They were all gathered at the Institute of Business Administration’s Karachi City Campus here as part of the Network of Organisations Working with People with Disabilities Pakistan (NOWPDP) on Saturday. Sharing their business plans marked the finale of Project Khud Mukhtar, a business idea competition for persons with disabilities, initiated to economically empower special persons.

The 36 people with disabilities were shortlisted from an initial pool of over a 100. Over the last three months, men and women with physical, visual and hearing impairments underwent various stages of training to reach this point. Programme associate Ali Khan Tareen told Dawn that their focus had always been on education and employment. “Then we thought that why not also go towards self-employment. The individuals taking part in the programme were all encouraged to come up with business ideas. Of them we selected 36 who then received mentoring from entrepreneurs to refine their business ideas,” he said. Amjad Bhai, who is physically disabled and walks with the help of crutches, drives a Qingqi rickshaw around the Landhi area in which he picks and drops schoolchildren.

Now he wants to get into business with his wife who is a good cook. Together they want to prepare and deliver lunchboxes from his Qingqi. “We can deliver lunches with a different menu every day for factory workers and office staff. It will be a moving dhaba,” said Amjad. “But to buy disposable boxes, upgrading the Qingqi, etc, we will be needing some seed money to help us get started,” he explained.

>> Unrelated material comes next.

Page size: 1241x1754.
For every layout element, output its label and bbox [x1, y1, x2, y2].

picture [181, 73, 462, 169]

Afshan Bibi, who needs help when walking, runs a beauty parlour and a boutique from a room in her small apartment in Nazimabad. She said that currently she buys make-up stuff from Meena Bazaar but wanted to get more sophisticated and expensive brands. “I also don’t have proper equipment for my parlour at the moment such as hair-dryers and manicure and pedicure machines,” she said. “If I can buy those and upgrade the parlour I can beat my competition like all those other beauty parlours in the same building where I live,” she said, adding that she also had a boutique business running on the side where if she can get better material and sewing machines she can make a bigger profit.

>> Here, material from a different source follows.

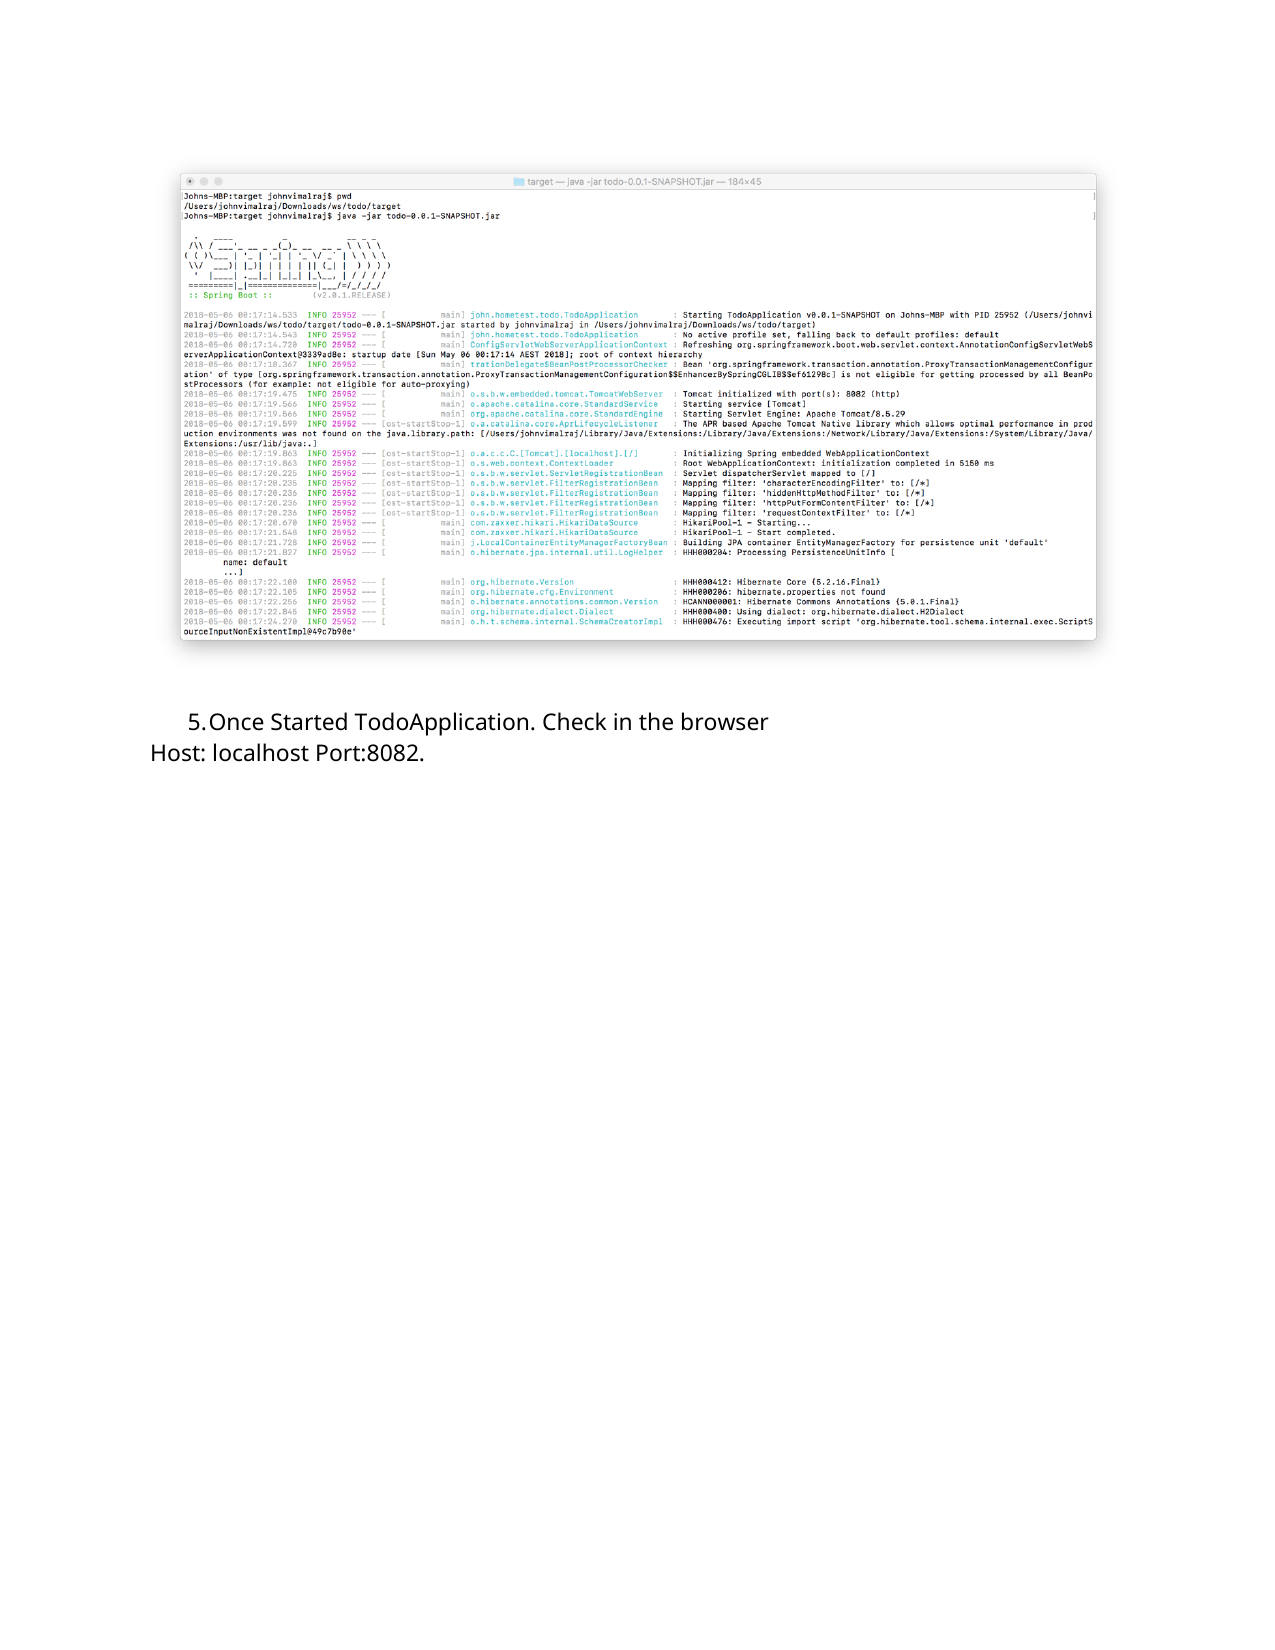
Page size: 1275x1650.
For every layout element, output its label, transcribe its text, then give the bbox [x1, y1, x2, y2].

text Host: localhost Port:8082. [150, 737, 1125, 769]
picture [150, 150, 1125, 675]
list Once Started TodoApplication. Check in the browser [187, 706, 1125, 737]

Danish Hussain, a teacher in a wheelchair, who runs a small tuition centre in Korangi, wanted to open a stationary shop where he could also keep a photocopier with scanner. He needed funding to buy a good quality photocopier.

Mohammad Ali, who was also in a wheelchair, works with his brother in a shop where they repair electrical appliances such as juicers, blenders, washing machines, etc. “I want to branch out now and start my own business where I will also buy old appliances, repair them and resell them along with a three-month warranty.

More such business idea pitches included Irfan Jan’s furniture supply to offices business, Zeeshan’s event management company idea, Kamran Ali’s mini-grocery market, Allah Bux’s barbershop. After reviewing all ideas, some 10 from the 36 would be selected for funding of around Rs100,000 each.

President of NOWPDP Amin Hash­wani, who was also among the jury, said that independence relied on opportunities created, availed and the subsequent drive to capitalise on them. “With high rates of unemployment and low levels of literacy preventing the disenfranchised from truly becoming contributing members of society, there is a need to encourage grass-root innovation through entrepreneurship. We hope that Khud Mukh­tar would be the first of many steps to create an ecosystem that encourages persons with disabilities to think outside the realm of conventional job opportunities and to instil a sense of self-belief that they too can thrive,” he concluded.